_What to do_. Rewrite the lines of every item below with "phylum" changed to "division" each time it appears, keeping everything else the same. Leave the pictures out.

_Data provided_.
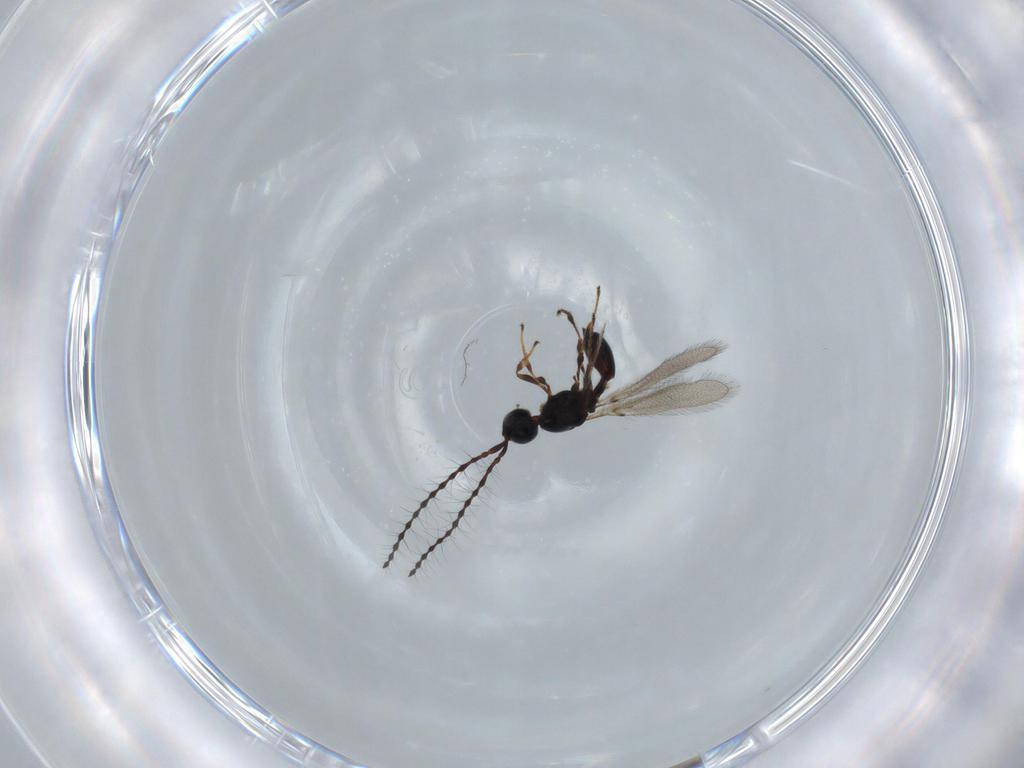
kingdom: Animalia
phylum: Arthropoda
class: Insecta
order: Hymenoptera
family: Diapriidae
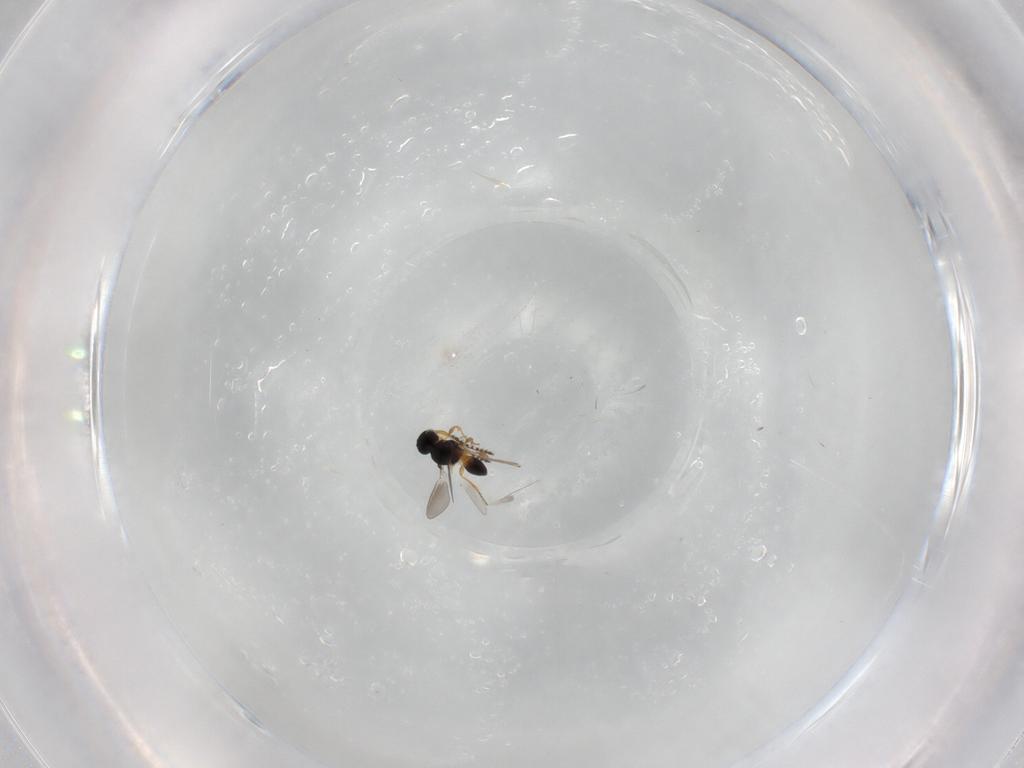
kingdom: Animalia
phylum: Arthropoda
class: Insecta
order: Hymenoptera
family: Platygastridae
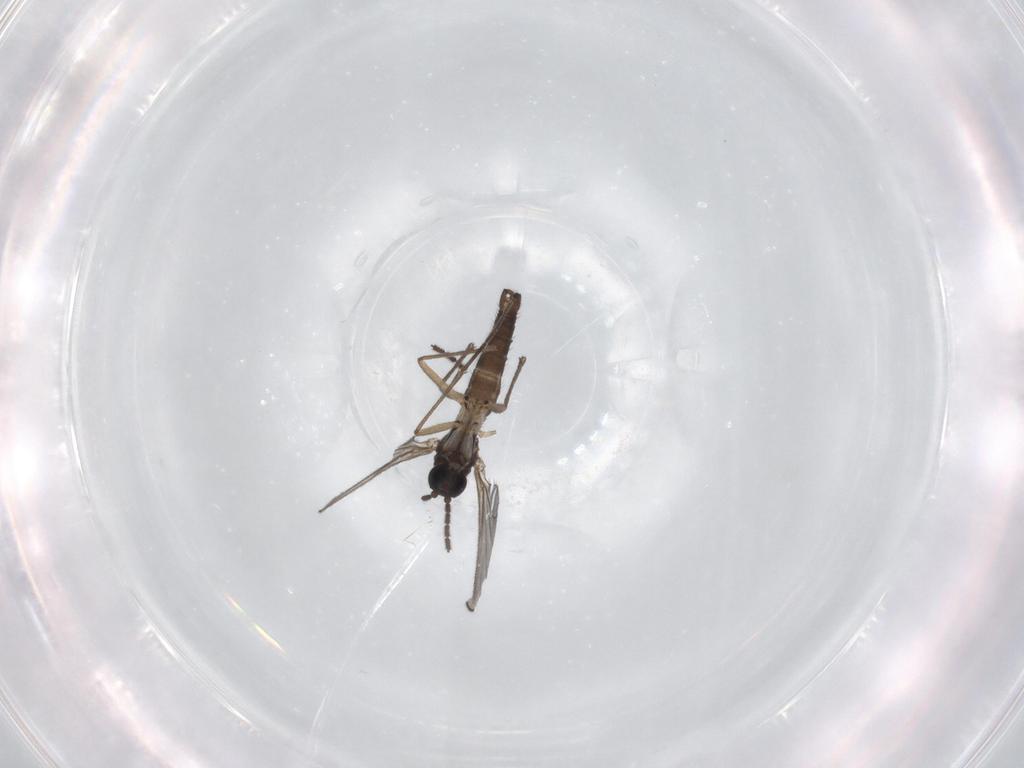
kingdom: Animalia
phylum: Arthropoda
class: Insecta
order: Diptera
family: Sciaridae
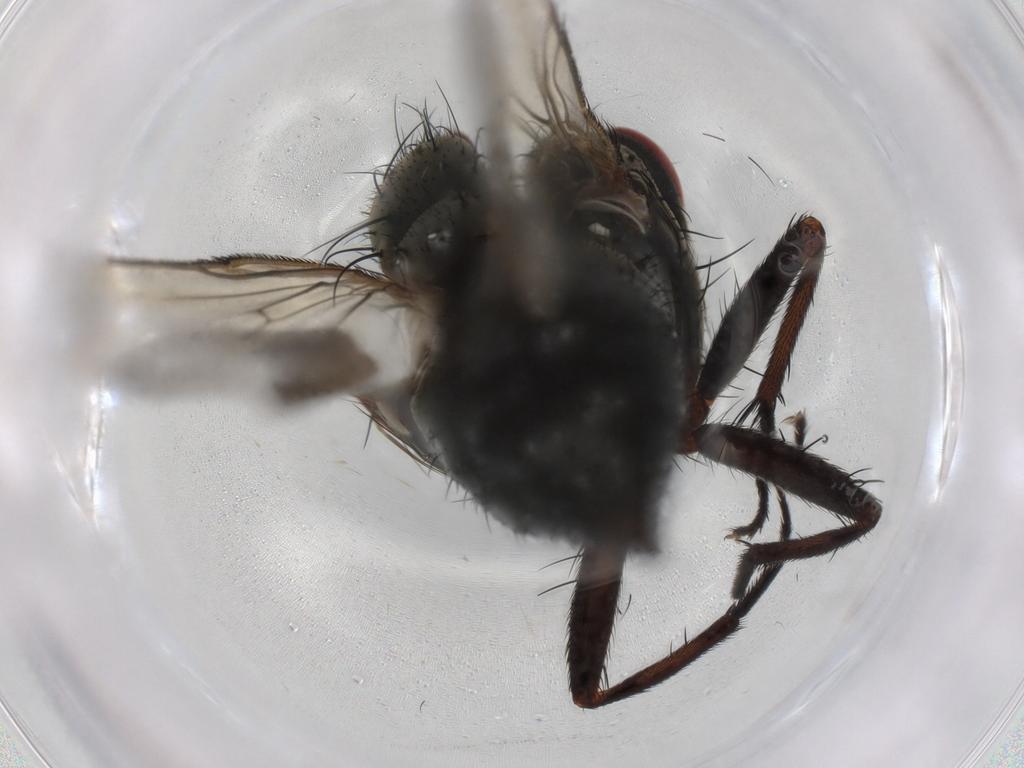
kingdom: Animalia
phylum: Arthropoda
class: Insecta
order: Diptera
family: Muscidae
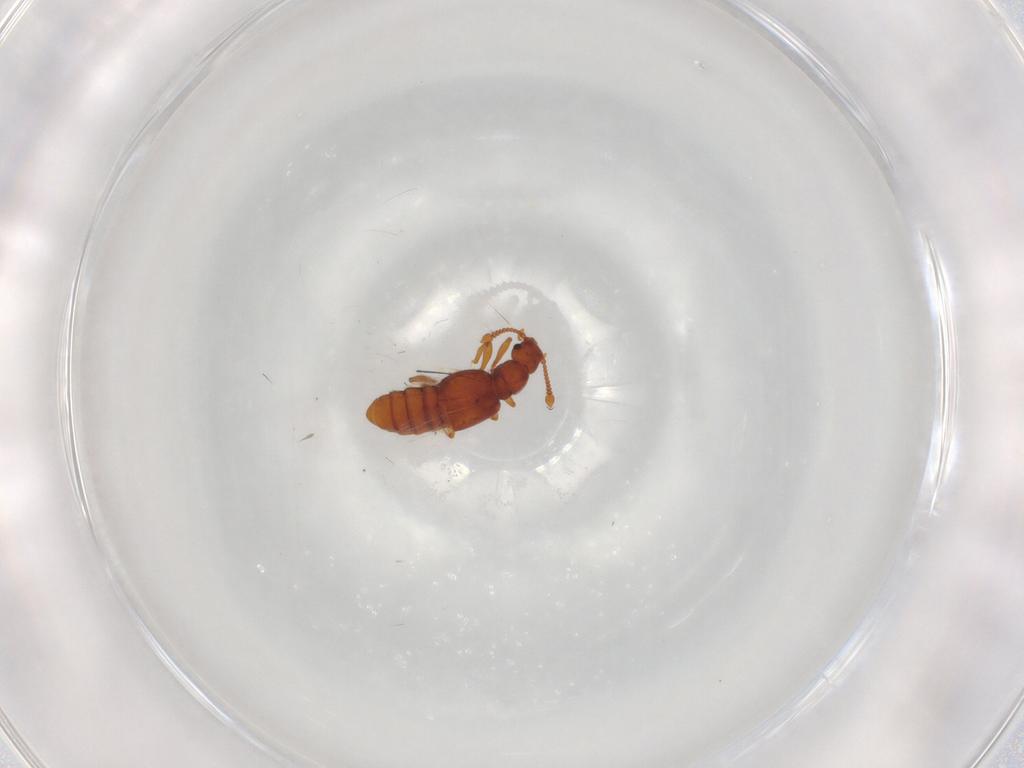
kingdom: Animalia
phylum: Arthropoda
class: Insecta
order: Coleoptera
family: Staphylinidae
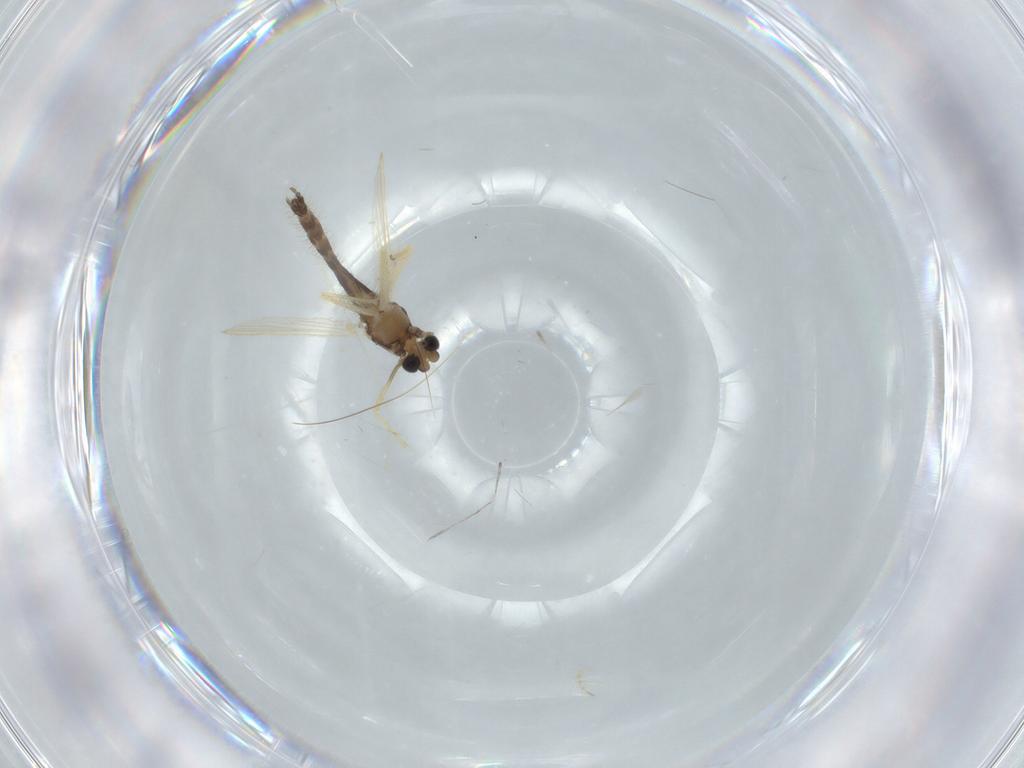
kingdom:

_Solution to the exercise_.
kingdom: Animalia
division: Arthropoda
class: Insecta
order: Hymenoptera
family: Diapriidae
kingdom: Animalia
division: Arthropoda
class: Insecta
order: Hymenoptera
family: Platygastridae
kingdom: Animalia
division: Arthropoda
class: Insecta
order: Diptera
family: Sciaridae
kingdom: Animalia
division: Arthropoda
class: Insecta
order: Diptera
family: Muscidae
kingdom: Animalia
division: Arthropoda
class: Insecta
order: Coleoptera
family: Staphylinidae
kingdom:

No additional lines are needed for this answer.